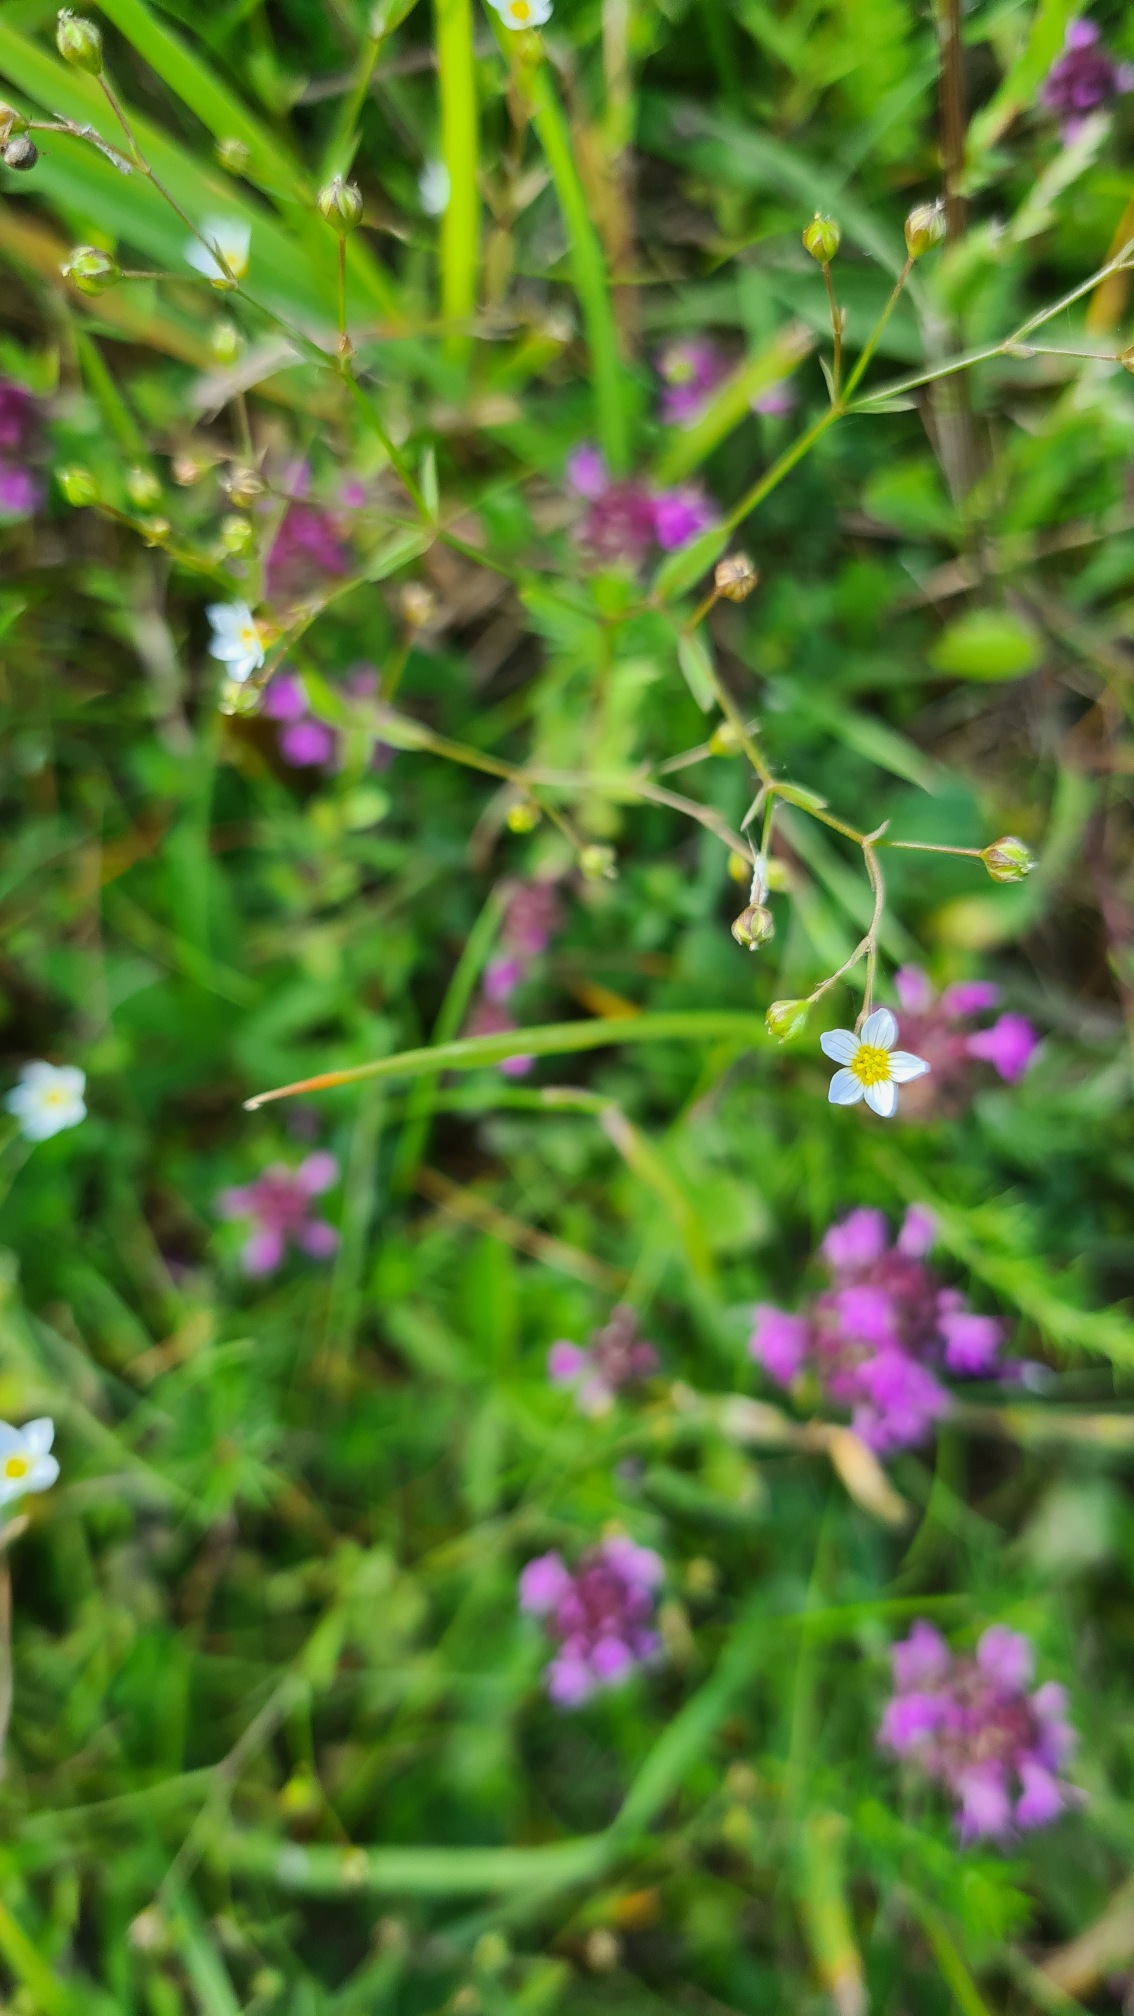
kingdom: Plantae
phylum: Tracheophyta
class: Magnoliopsida
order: Malpighiales
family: Linaceae
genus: Linum
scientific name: Linum catharticum
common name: Vild hør
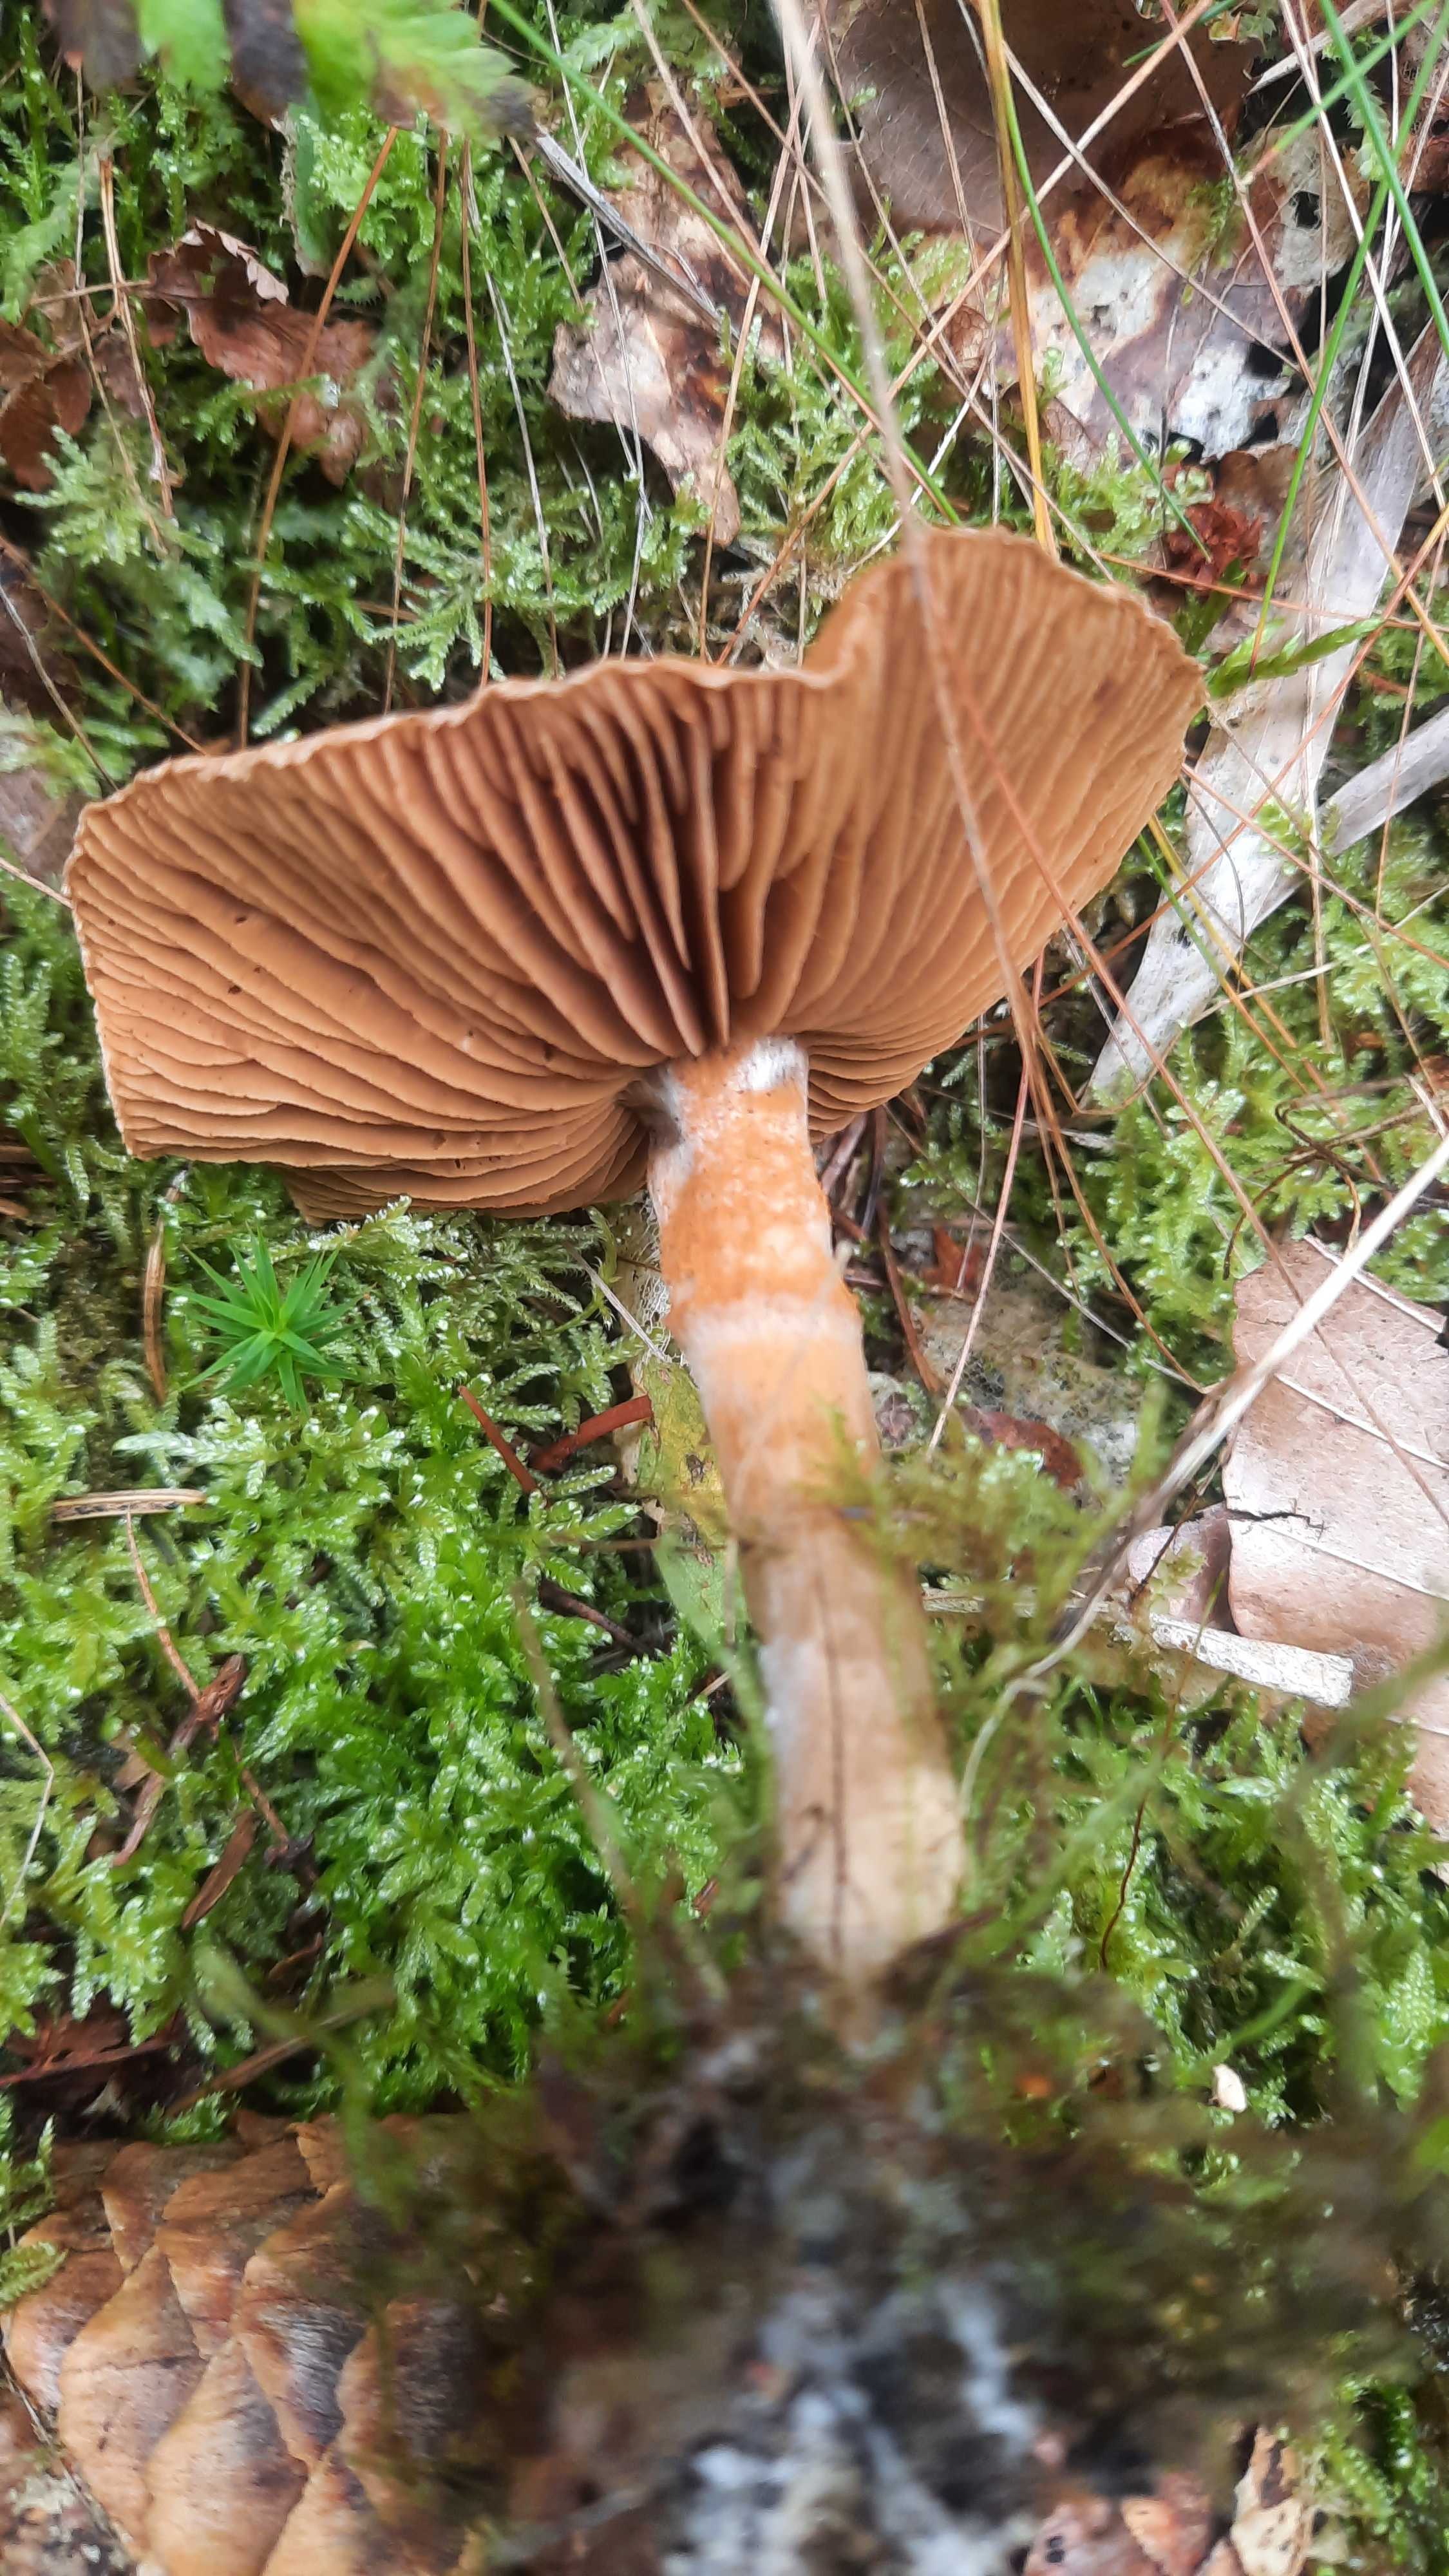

---+---

## OBJECTIVE
Copy out every naming line in the records above, kingdom through common name, and leave the pictures out.

## EXPECTED ANSWER
kingdom: Plantae
phylum: Tracheophyta
class: Magnoliopsida
order: Malpighiales
family: Linaceae
genus: Linum
scientific name: Linum catharticum
common name: Vild hør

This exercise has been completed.